[PowerShell] Morphological analysis with SudachiPy

I found a wonderful morphological analysis called SudachiPy, so I tried to call it from my usual PowerShell.

The finished product

If you pipe a string, it will return the string you entered in the line property and the object with the parsing result in the parsd property.

code

The structure is that the main analysis process is written in Python and called from PowerShell. It is also possible to use command line arguments and standard output with print for input and output of strings, but since there are the following problems, we will use temporary files.

Upper limit of arguments
Is the limit of several hundred lines?
String escape
The processing is complicated when quotation marks and tab characters are included.
Character code problem
In a Windows environment, ʻUnicodeEncodeError occurs when trying to print` a character that cannot be represented by CP932.
The only way to avoid it is to ignore the character or replace it with ?.

Processing on the Python side

If you get Python via Scoop, it will be easier to handle the path around it nicely. As a preliminary preparation, install SudachiPy and fire with pip.

pip install sudachipy
pip install fire

The process of "morphologically analyzing the contents of a text file line by line and outputting the result to another text file" is put together in a function and made into a cli tool with fire.Fire ().

`sudachi_tokenizer.py`


import fire
import re
from sudachipy import tokenizer
from sudachipy import dictionary

def main(input_file_path, output_file_path, ignore_paren = False):
    tokenizer_obj = dictionary.Dictionary().create()
    mode = tokenizer.Tokenizer.SplitMode.C

    with open(input_file_path, "r", encoding="utf_8_sig") as input_file:
        all_lines = input_file.read()
    lines = all_lines.splitlines()

    json_style_list = []
    for line in lines:
        if not line:
            json_style_list.append({"line": "", "parsed": []})
        else:
            if ignore_paren:
                target = re.sub(r"\(.+?\)|\[.+?\]|（.+?）|［.+?］", "", line)
            else:
                target = line
            tokens = tokenizer_obj.tokenize(target, mode)
            parsed = []
            for t in tokens:
                surface = t.surface()
                pos = t.part_of_speech()[0]
                c_type = t.part_of_speech()[4]
                c_form = t.part_of_speech()[5]
                yomi = t.reading_form()
                parsed.append({"surface": surface, "pos": pos, "yomi": yomi, "c_type": c_type, "c_form": c_form})
            json_style_list.append({"line": line, "parsed": parsed})
    with open(output_file_path, mode = "w", encoding="utf_8_sig") as output_file:
        output_file.write(str(json_style_list))

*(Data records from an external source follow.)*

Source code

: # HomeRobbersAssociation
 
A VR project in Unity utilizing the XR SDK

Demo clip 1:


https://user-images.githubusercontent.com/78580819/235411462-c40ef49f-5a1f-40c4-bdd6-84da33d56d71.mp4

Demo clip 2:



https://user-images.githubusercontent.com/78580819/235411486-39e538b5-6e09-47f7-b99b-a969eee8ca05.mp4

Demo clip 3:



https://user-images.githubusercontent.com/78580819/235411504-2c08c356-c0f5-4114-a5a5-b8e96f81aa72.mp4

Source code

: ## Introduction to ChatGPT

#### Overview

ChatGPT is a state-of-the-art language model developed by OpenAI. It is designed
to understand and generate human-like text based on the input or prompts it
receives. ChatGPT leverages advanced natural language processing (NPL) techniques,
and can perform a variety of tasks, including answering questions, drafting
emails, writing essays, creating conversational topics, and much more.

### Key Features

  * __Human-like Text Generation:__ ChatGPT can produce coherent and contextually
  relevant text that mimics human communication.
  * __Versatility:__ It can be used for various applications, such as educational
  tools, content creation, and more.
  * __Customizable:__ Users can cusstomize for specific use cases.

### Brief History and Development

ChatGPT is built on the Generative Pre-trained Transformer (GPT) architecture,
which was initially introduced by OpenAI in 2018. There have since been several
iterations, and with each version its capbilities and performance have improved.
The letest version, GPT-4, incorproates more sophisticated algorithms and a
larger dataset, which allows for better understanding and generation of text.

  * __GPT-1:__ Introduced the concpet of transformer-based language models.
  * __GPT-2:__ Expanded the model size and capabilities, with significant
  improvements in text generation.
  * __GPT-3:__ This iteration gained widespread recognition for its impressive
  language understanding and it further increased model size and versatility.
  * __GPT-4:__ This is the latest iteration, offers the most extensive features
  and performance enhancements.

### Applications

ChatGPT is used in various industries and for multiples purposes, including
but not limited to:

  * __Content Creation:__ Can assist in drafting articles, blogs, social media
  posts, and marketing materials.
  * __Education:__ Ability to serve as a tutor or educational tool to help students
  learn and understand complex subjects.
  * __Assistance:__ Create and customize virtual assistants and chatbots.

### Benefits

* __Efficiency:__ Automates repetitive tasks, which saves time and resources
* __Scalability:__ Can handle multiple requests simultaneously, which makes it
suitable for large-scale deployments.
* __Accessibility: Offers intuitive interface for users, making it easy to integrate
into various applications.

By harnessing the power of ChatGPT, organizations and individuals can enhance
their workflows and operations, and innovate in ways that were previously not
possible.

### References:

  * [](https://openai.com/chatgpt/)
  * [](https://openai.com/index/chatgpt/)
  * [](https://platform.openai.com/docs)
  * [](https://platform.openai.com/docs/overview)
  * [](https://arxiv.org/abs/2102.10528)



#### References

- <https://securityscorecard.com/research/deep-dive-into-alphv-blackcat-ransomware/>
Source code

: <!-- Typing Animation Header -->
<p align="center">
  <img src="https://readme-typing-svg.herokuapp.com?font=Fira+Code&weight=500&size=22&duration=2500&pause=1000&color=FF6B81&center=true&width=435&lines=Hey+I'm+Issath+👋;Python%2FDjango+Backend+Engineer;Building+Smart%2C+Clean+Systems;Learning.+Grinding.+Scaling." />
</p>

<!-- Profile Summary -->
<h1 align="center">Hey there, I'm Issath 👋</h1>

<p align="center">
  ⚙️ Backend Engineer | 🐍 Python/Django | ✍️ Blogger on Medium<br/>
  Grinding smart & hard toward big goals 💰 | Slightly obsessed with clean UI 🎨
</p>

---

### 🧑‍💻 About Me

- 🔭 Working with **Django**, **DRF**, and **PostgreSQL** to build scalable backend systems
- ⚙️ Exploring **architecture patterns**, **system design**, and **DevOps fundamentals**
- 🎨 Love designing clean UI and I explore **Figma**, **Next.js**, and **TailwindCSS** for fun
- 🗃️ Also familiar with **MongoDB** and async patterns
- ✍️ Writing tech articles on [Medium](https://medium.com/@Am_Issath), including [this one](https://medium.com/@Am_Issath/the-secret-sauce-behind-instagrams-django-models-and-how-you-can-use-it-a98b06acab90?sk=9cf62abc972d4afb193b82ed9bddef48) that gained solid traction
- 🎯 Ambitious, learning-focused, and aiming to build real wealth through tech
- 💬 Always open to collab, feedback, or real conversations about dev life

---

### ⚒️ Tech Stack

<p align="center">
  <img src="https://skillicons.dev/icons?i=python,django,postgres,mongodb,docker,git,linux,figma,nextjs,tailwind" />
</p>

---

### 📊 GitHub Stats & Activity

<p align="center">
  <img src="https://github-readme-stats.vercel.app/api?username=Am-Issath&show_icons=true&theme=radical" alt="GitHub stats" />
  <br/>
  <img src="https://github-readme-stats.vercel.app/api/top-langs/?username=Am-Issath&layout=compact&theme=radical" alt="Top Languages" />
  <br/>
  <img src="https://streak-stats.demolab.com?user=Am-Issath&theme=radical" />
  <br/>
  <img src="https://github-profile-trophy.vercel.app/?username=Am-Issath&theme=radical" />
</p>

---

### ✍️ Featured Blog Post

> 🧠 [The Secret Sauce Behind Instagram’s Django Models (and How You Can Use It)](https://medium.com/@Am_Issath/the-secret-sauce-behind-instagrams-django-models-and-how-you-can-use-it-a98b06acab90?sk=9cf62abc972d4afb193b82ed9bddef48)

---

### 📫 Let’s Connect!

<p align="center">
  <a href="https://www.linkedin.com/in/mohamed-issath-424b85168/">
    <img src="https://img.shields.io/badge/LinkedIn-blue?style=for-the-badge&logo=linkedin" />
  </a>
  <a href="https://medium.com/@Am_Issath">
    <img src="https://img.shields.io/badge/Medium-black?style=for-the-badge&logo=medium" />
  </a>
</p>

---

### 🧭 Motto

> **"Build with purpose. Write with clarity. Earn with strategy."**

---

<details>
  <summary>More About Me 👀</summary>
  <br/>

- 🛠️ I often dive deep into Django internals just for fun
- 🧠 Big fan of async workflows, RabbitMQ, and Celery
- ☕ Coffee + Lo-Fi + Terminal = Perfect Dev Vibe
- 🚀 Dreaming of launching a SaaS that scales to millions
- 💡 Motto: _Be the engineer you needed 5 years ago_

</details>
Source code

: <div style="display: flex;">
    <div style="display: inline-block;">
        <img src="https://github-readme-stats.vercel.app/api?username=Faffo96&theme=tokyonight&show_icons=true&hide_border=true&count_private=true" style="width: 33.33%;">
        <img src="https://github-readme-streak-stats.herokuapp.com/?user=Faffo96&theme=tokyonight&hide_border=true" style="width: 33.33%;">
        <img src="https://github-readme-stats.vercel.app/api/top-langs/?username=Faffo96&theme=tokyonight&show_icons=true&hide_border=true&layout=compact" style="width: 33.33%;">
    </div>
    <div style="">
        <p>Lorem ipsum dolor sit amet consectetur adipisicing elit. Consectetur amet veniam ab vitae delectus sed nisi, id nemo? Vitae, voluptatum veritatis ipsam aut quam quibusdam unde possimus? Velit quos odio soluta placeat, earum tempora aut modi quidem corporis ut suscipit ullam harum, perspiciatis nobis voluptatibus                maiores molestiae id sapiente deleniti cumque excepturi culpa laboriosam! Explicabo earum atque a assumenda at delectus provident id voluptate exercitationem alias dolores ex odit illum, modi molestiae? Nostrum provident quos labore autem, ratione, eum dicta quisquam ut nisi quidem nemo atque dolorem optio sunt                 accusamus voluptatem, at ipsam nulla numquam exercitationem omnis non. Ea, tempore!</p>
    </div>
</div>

if __name__ == "__main__":
    fire.Fire(main)

For business purposes, I often skipped the round paren () () and the bracket [] [], so I added an option.

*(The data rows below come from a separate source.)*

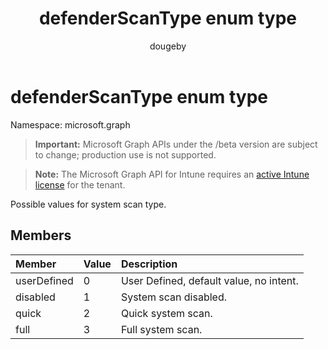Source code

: ﻿---
title: "defenderScanType enum type"
description: "Possible values for system scan type."
author: "dougeby"
localization_priority: Normal
ms.prod: "intune"
doc_type: enumPageType
---

# defenderScanType enum type

Namespace: microsoft.graph

> **Important:** Microsoft Graph APIs under the /beta version are subject to change; production use is not supported.

> **Note:** The Microsoft Graph API for Intune requires an [active Intune license](https://go.microsoft.com/fwlink/?linkid=839381) for the tenant.

Possible values for system scan type.

## Members

| Member      | Value | Description                             |
| :---------- | :---- | :-------------------------------------- |
| userDefined | 0     | User Defined, default value, no intent. |
| disabled    | 1     | System scan disabled.                   |
| quick       | 2     | Quick system scan.                      |
| full        | 3     | Full system scan.                       |
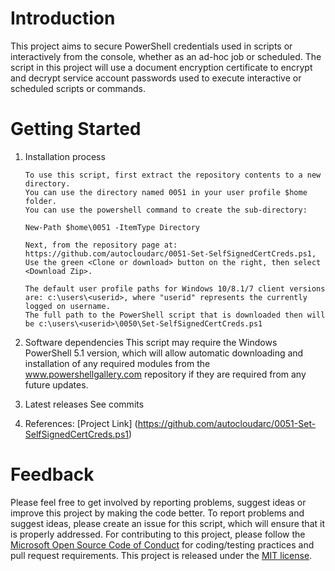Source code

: # Introduction 
This project aims to secure PowerShell credentials used in scripts or interactively from the console, whether as an ad-hoc job or scheduled. 
The script in this project will use a document encryption certificate to encrypt and decrypt service account passwords used to execute interactive or scheduled scripts or commands.

# Getting Started
1.	Installation process

        To use this script, first extract the repository contents to a new directory. 
        You can use the directory named 0051 in your user profile $home folder. 
        You can use the powershell command to create the sub-directory:

        New-Path $home\0051 -ItemType Directory

        Next, from the repository page at: https://github.com/autocloudarc/0051-Set-SelfSignedCertCreds.ps1, Use the green <Clone or download> button on the right, then select <Download Zip>.

        The default user profile paths for Windows 10/8.1/7 client versions are: c:\users\<userid>, where "userid" represents the currently logged on username.
        The full path to the PowerShell script that is downloaded then will be c:\users\<userid>\0050\Set-SelfSignedCertCreds.ps1 

2.	Software dependencies
        This script may require the Windows PowerShell 5.1 version, which will allow automatic downloading and installation of any required modules from the www.powershellgallery.com repository if they are required from any future updates.

3.	Latest releases
        See commits

4.	References:
        [Project Link] (https://github.com/autocloudarc/0051-Set-SelfSignedCertCreds.ps1)

# Feedback
Please feel free to get involved by reporting problems, suggest ideas or improve this project by making the code better. 
To report problems and suggest ideas, please create an issue for this script, which will ensure that it is properly addressed.
For contributing to this project, please follow the [Microsoft Open Source Code of Conduct](https://opensource.microsoft.com/codeofconduct/) for coding/testing practices and pull request requirements.
This project is released under the [MIT license](https://mit-license.org/).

The character code of the input / output file is attached with BOM because of the PowerShell specifications described later.

Processing on the PowerShell side

You can use the cmdlet from the console by creating the following .ps1 file in the same directory as the above sudachi_tokenizer.py and reading it from $ PROFILE.

function Invoke-SudachiTokenizer {
    param (
        [switch]$ignoreParen
    )

    $outputTmp = New-TemporaryFile
    $inputTmp = New-TemporaryFile
    $input | Out-File -Encoding utf8 -FilePath $inputTmp.FullName #With BOM

    $sudachiPath = "{0}\sudachi_tokenizer.py" -f $PSScriptRoot
    $command = 'python -B "{0}" "{1}" "{2}"' -f $sudachiPath, $inputTmp.FullName, $outputTmp.FullName
    if ($ignoreParen) {
        $command += ' --ignore_paren=True'
    }

    Invoke-Expression -Command $command
    $parsed = Get-Content -Path $outputTmp.FullName -Encoding UTF8

    @($inputTmp, $outputTmp) | Remove-Item #Manually clean up temporary files

    return ($parsed | ConvertFrom-Json)
}

If you put the dictionary types in a list in Python, it will be in the same format as an array in json format, so I converted it to an object with ConvertFrom-Json in PowerShell.

As I wrote in the comment, it is important to note that if you specify UTF8 in the -encoding parameter of PowerShell, it will automatically have a BOM.